Look below for the line that has "X3459Y14582D01*". Set down the lines from there through the line that has "X22743Y17000D01*", exactly as written.
===== Input data
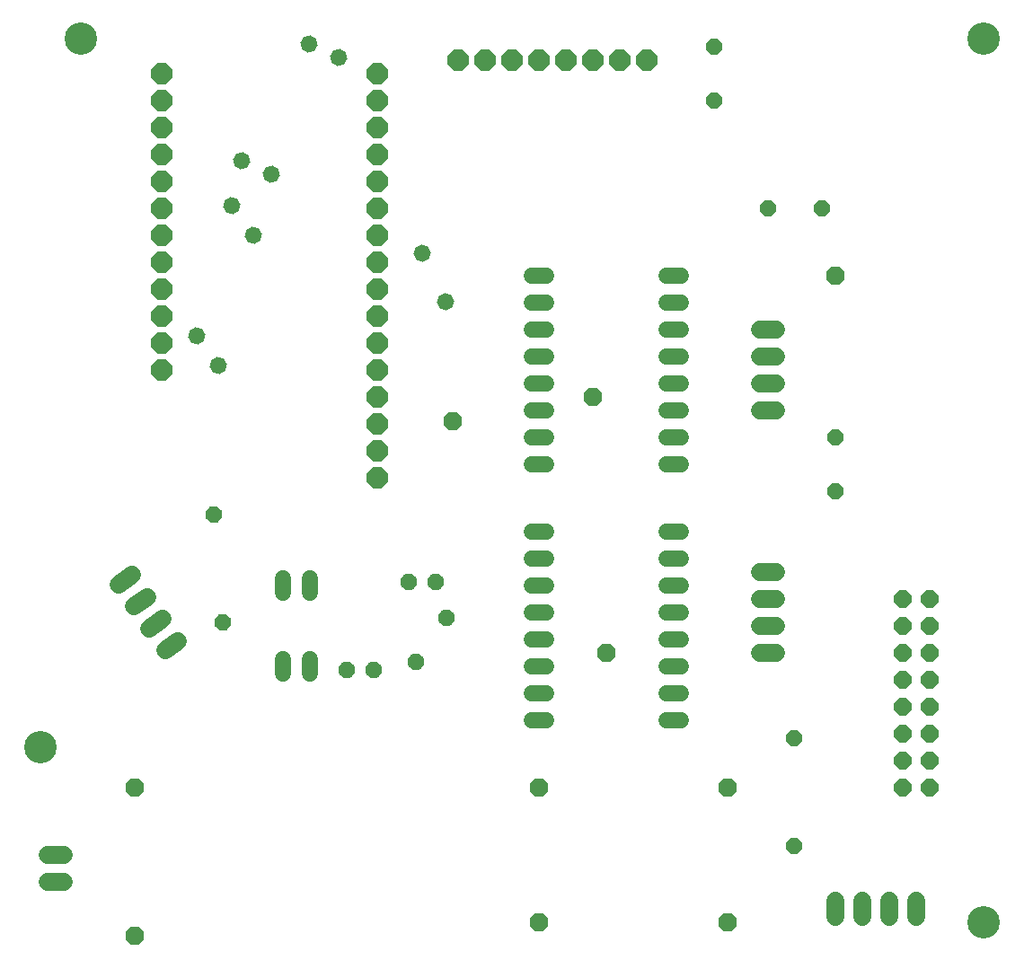
<source format=gbr>
G04 EAGLE Gerber RS-274X export*
G75*
%MOIN*%
%FSLAX34Y34*%
%LPD*%
%INSoldermask Bottom*%
%IPPOS*%
%AMOC8*
5,1,8,0,0,1.08239X$1,22.5*%
G01*
%ADD10C,0.120008*%
%ADD11C,0.068000*%
%ADD12C,0.059496*%
%ADD13P,0.084426X8X112.500000*%
%ADD14P,0.064943X8X82.500000*%
%ADD15P,0.064943X8X97.500000*%
%ADD16P,0.064943X8X22.500000*%
%ADD17P,0.064943X8X292.500000*%
%ADD18P,0.064943X8X137.500000*%
%ADD19P,0.064943X8X112.500000*%
%ADD20P,0.073603X8X22.500000*%
%ADD21P,0.064943X8X257.500000*%
%ADD22P,0.064943X8X77.500000*%
%ADD23C,0.060000*%
%ADD24P,0.064943X8X297.500000*%
%ADD25P,0.069273X8X292.500000*%
%ADD26P,0.084426X8X292.500000*%


D10*
X34500Y35300D03*
X-500Y9000D03*
X1000Y35300D03*
X34500Y2500D03*
D11*
X2885Y15401D02*
X2394Y15057D01*
X2967Y14238D02*
X3459Y14582D01*
X4033Y13762D02*
X3541Y13418D01*
X4115Y12599D02*
X4606Y12943D01*
D12*
X17743Y26500D02*
X18257Y26500D01*
X18257Y25500D02*
X17743Y25500D01*
X17743Y24500D02*
X18257Y24500D01*
X18257Y23500D02*
X17743Y23500D01*
X17743Y22500D02*
X18257Y22500D01*
X18257Y21500D02*
X17743Y21500D01*
X17743Y20500D02*
X18257Y20500D01*
X18257Y19500D02*
X17743Y19500D01*
X22743Y19500D02*
X23257Y19500D01*
X23257Y20500D02*
X22743Y20500D01*
X22743Y21500D02*
X23257Y21500D01*
X23257Y22500D02*
X22743Y22500D01*
X22743Y23500D02*
X23257Y23500D01*
X23257Y24500D02*
X22743Y24500D01*
X22743Y25500D02*
X23257Y25500D01*
X23257Y26500D02*
X22743Y26500D01*
X18257Y17000D02*
X17743Y17000D01*
X17743Y16000D02*
X18257Y16000D01*
X18257Y15000D02*
X17743Y15000D01*
X17743Y14000D02*
X18257Y14000D01*
X18257Y13000D02*
X17743Y13000D01*
X17743Y12000D02*
X18257Y12000D01*
X18257Y11000D02*
X17743Y11000D01*
X17743Y10000D02*
X18257Y10000D01*
X22743Y10000D02*
X23257Y10000D01*
X23257Y11000D02*
X22743Y11000D01*
X22743Y12000D02*
X23257Y12000D01*
X23257Y13000D02*
X22743Y13000D01*
X22743Y14000D02*
X23257Y14000D01*
X23257Y15000D02*
X22743Y15000D01*
X22743Y16000D02*
X23257Y16000D01*
X23257Y17000D02*
X22743Y17000D01*
D13*
X12000Y19000D03*
X12000Y20000D03*
X12000Y21000D03*
X12000Y22000D03*
X12000Y23000D03*
X12000Y24000D03*
X12000Y25000D03*
X12000Y26000D03*
X12000Y27000D03*
X12000Y28000D03*
X12000Y29000D03*
X12000Y30000D03*
X12000Y31000D03*
X12000Y32000D03*
X12000Y33000D03*
X12000Y34000D03*
X4000Y34000D03*
X4000Y33000D03*
X4000Y32000D03*
X4000Y31000D03*
X4000Y30000D03*
X4000Y29000D03*
X4000Y28000D03*
X4000Y27000D03*
X4000Y26000D03*
X4000Y25000D03*
X4000Y24000D03*
X4000Y23000D03*
D14*
X8050Y30285D03*
X10550Y34615D03*
X6950Y30785D03*
X9450Y35115D03*
D15*
X5303Y24285D03*
X6597Y29115D03*
X6103Y23185D03*
X7397Y28015D03*
D16*
X26500Y29000D03*
X28500Y29000D03*
D17*
X29000Y20500D03*
X29000Y18500D03*
D18*
X14523Y25544D03*
X13677Y27356D03*
D19*
X24500Y33000D03*
X24500Y35000D03*
D11*
X26200Y12500D02*
X26800Y12500D01*
X26800Y13500D02*
X26200Y13500D01*
X26200Y14500D02*
X26800Y14500D01*
X26800Y15500D02*
X26200Y15500D01*
D20*
X3000Y7500D03*
X3000Y2000D03*
X18000Y7500D03*
X18000Y2500D03*
X25000Y7500D03*
X25000Y2500D03*
D21*
X13147Y15138D03*
X10853Y11862D03*
D22*
X11853Y11862D03*
X14147Y15138D03*
X13426Y12181D03*
X14574Y13819D03*
D23*
X8500Y12260D02*
X8500Y11740D01*
X9500Y11740D02*
X9500Y12260D01*
X9500Y14740D02*
X9500Y15260D01*
X8500Y15260D02*
X8500Y14740D01*
D24*
X5926Y17642D03*
X6274Y13658D03*
D11*
X29000Y3300D02*
X29000Y2700D01*
X30000Y2700D02*
X30000Y3300D01*
X31000Y3300D02*
X31000Y2700D01*
X32000Y2700D02*
X32000Y3300D01*
X26800Y21500D02*
X26200Y21500D01*
X26200Y22500D02*
X26800Y22500D01*
X26800Y23500D02*
X26200Y23500D01*
X26200Y24500D02*
X26800Y24500D01*
D19*
X27450Y5350D03*
X27450Y9350D03*
D20*
X29000Y26500D03*
D25*
X31500Y14500D03*
X32500Y14500D03*
X31500Y13500D03*
X32500Y13500D03*
X31500Y12500D03*
X32500Y12500D03*
X31500Y11500D03*
X32500Y11500D03*
X31500Y10500D03*
X32500Y10500D03*
X31500Y9500D03*
X32500Y9500D03*
X31500Y8500D03*
X32500Y8500D03*
X31500Y7500D03*
X32500Y7500D03*
D26*
X19000Y34500D03*
X18000Y34500D03*
X20000Y34500D03*
X21000Y34500D03*
X22000Y34500D03*
X17000Y34500D03*
X16000Y34500D03*
X15000Y34500D03*
D11*
X350Y5000D02*
X-250Y5000D01*
X-250Y4000D02*
X350Y4000D01*
D20*
X20500Y12500D03*
X20000Y22000D03*
X14800Y21100D03*
M02*

</source>
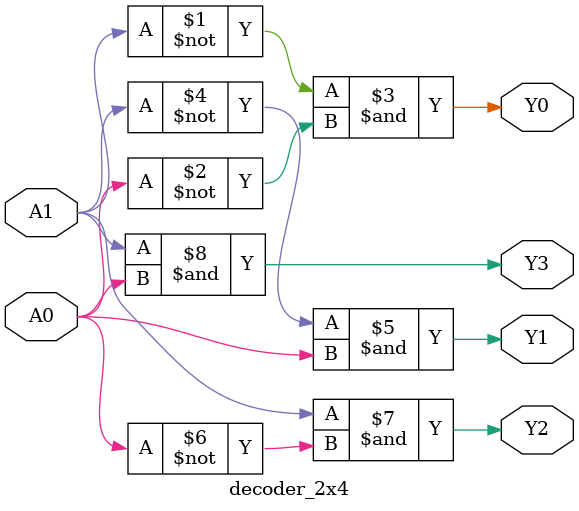
<source format=v>
`timescale 1ns / 1ps


module decoder_2x4(
        input A1,   
        input A0,   
        output Y0,  
        output Y1,  
        output Y2,  
        output Y3   
    );
    assign Y0 = (~A1 & ~A0);  
    assign Y1 = (~A1 & A0);   
    assign Y2 = (A1 & ~A0);    
    assign Y3 = (A1 & A0);    
endmodule

</source>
==========
### Task result
X3459Y14582D01*
X4033Y13762D02*
X3541Y13418D01*
X4115Y12599D02*
X4606Y12943D01*
D12*
X17743Y26500D02*
X18257Y26500D01*
X18257Y25500D02*
X17743Y25500D01*
X17743Y24500D02*
X18257Y24500D01*
X18257Y23500D02*
X17743Y23500D01*
X17743Y22500D02*
X18257Y22500D01*
X18257Y21500D02*
X17743Y21500D01*
X17743Y20500D02*
X18257Y20500D01*
X18257Y19500D02*
X17743Y19500D01*
X22743Y19500D02*
X23257Y19500D01*
X23257Y20500D02*
X22743Y20500D01*
X22743Y21500D02*
X23257Y21500D01*
X23257Y22500D02*
X22743Y22500D01*
X22743Y23500D02*
X23257Y23500D01*
X23257Y24500D02*
X22743Y24500D01*
X22743Y25500D02*
X23257Y25500D01*
X23257Y26500D02*
X22743Y26500D01*
X18257Y17000D02*
X17743Y17000D01*
X17743Y16000D02*
X18257Y16000D01*
X18257Y15000D02*
X17743Y15000D01*
X17743Y14000D02*
X18257Y14000D01*
X18257Y13000D02*
X17743Y13000D01*
X17743Y12000D02*
X18257Y12000D01*
X18257Y11000D02*
X17743Y11000D01*
X17743Y10000D02*
X18257Y10000D01*
X22743Y10000D02*
X23257Y10000D01*
X23257Y11000D02*
X22743Y11000D01*
X22743Y12000D02*
X23257Y12000D01*
X23257Y13000D02*
X22743Y13000D01*
X22743Y14000D02*
X23257Y14000D01*
X23257Y15000D02*
X22743Y15000D01*
X22743Y16000D02*
X23257Y16000D01*
X23257Y17000D02*
X22743Y17000D01*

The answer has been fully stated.